## What is expected
When you copy the listing, skip the images and return each line verbatim.

## Data
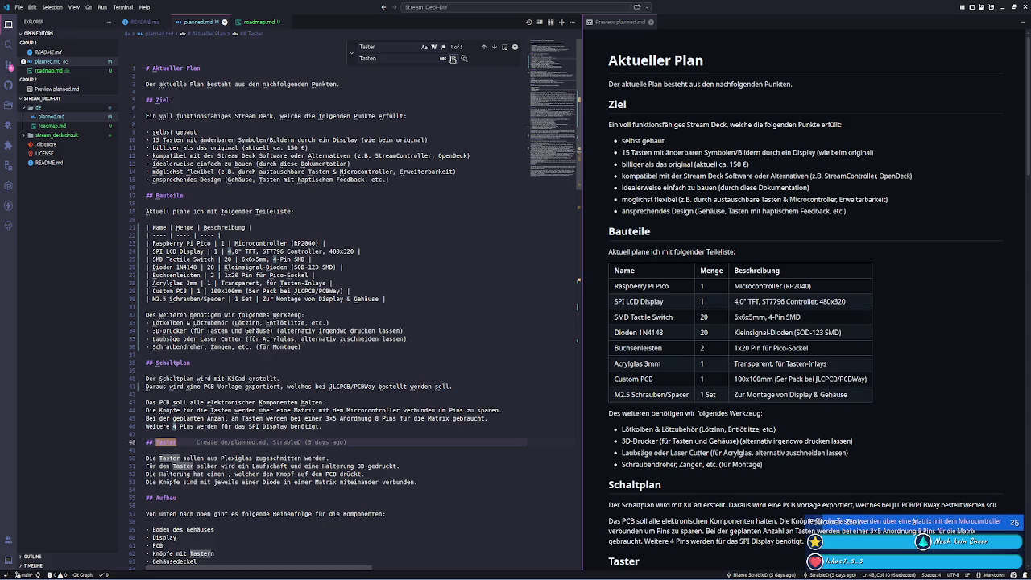
pyautogui.click(452, 59)
pyautogui.click(453, 59)
pyautogui.click(453, 59)
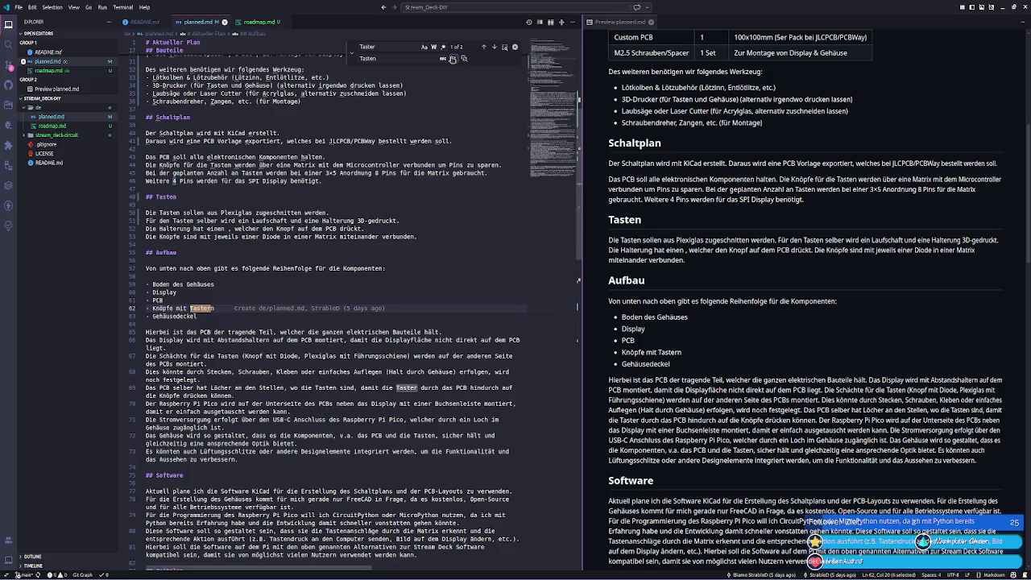
pyautogui.click(452, 59)
pyautogui.click(227, 309)
pyautogui.press('BackSpace')
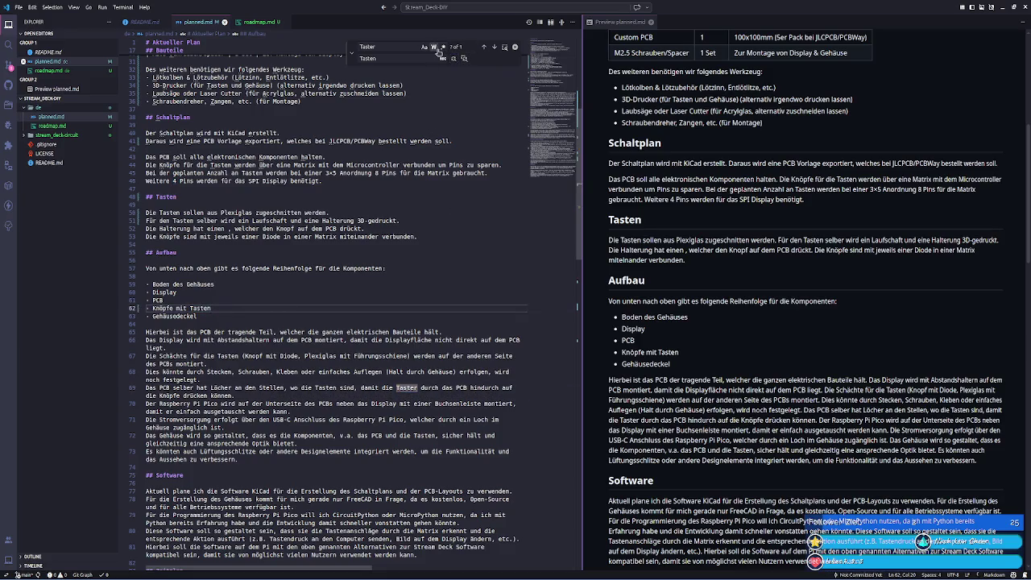
pyautogui.click(452, 59)
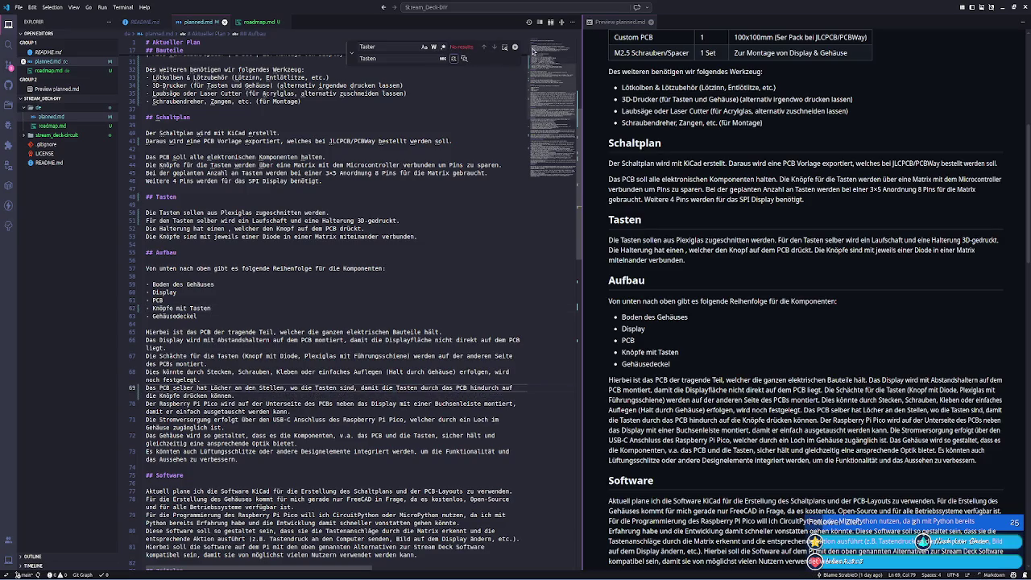
pyautogui.click(515, 47)
pyautogui.click(242, 24)
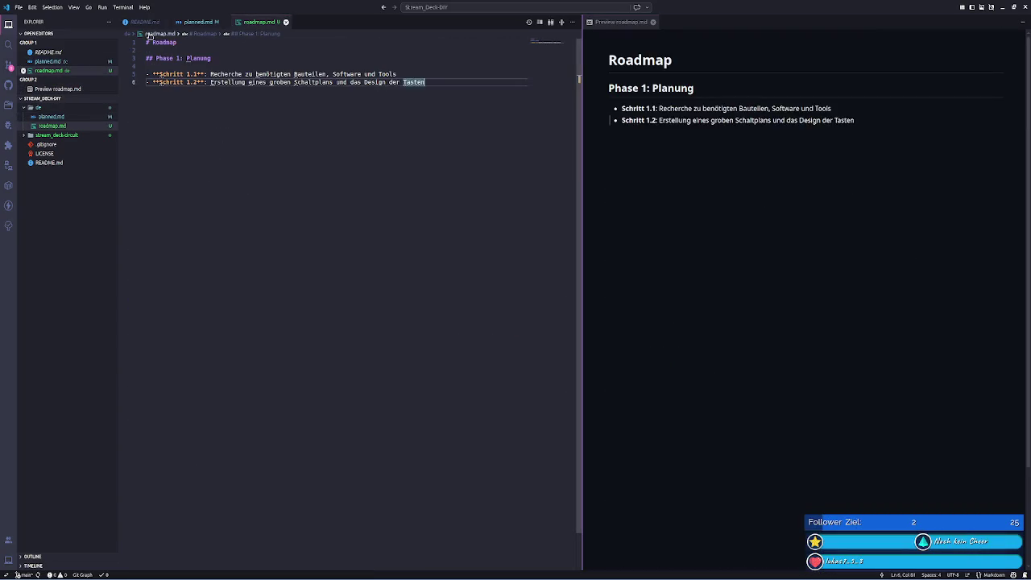
# - Add a '## Phase 2: Prototyping' heading on a fresh line below step 1.2
pyautogui.click(150, 24)
pyautogui.click(256, 24)
pyautogui.press('Return')
pyautogui.write('**')
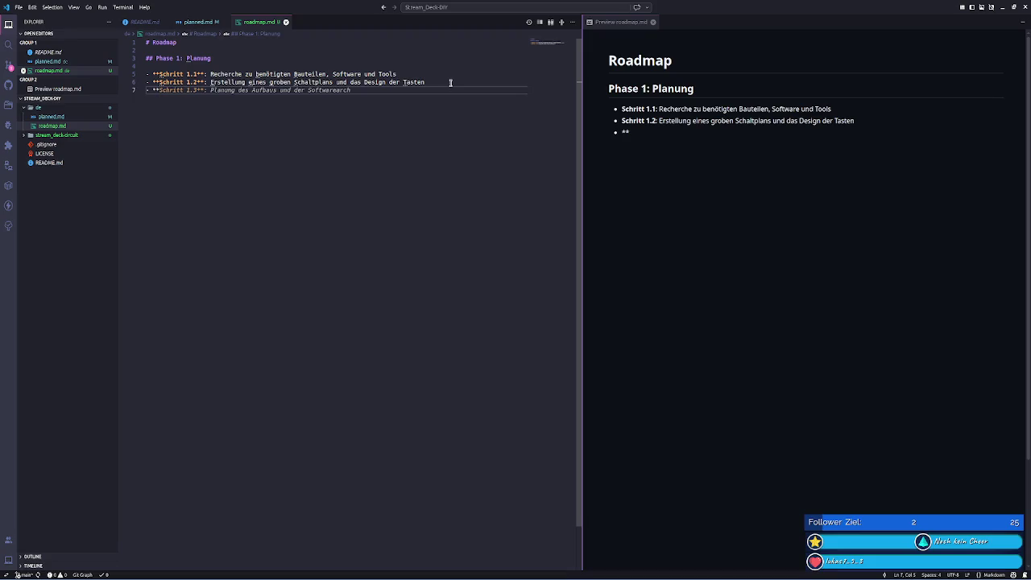
pyautogui.press('BackSpace')
pyautogui.press('BackSpace')
pyautogui.press('BackSpace')
pyautogui.press('Return')
pyautogui.press('Return')
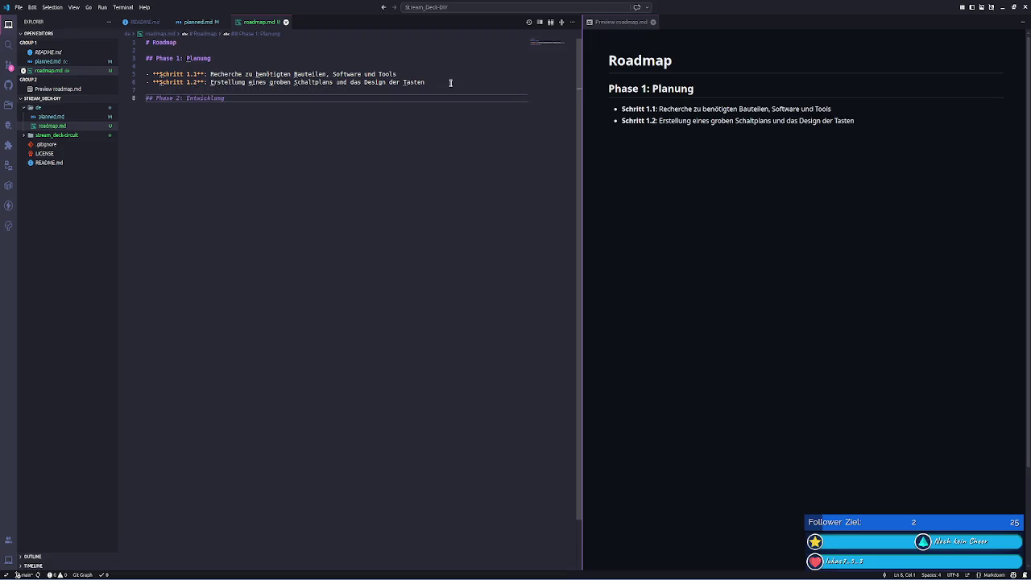
pyautogui.write('## ')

## Task answer
pyautogui.click(452, 59)
pyautogui.click(453, 59)
pyautogui.click(453, 59)
pyautogui.click(452, 59)
pyautogui.click(227, 309)
pyautogui.press('BackSpace')
pyautogui.click(452, 59)
pyautogui.click(515, 47)
pyautogui.click(242, 24)
# - Add a '## Phase 2: Prototyping' heading on a fresh line below step 1.2
pyautogui.click(150, 24)
pyautogui.click(256, 24)
pyautogui.press('Return')
pyautogui.write('**')
pyautogui.press('BackSpace')
pyautogui.press('BackSpace')
pyautogui.press('BackSpace')
pyautogui.press('Return')
pyautogui.press('Return')
pyautogui.write('## ')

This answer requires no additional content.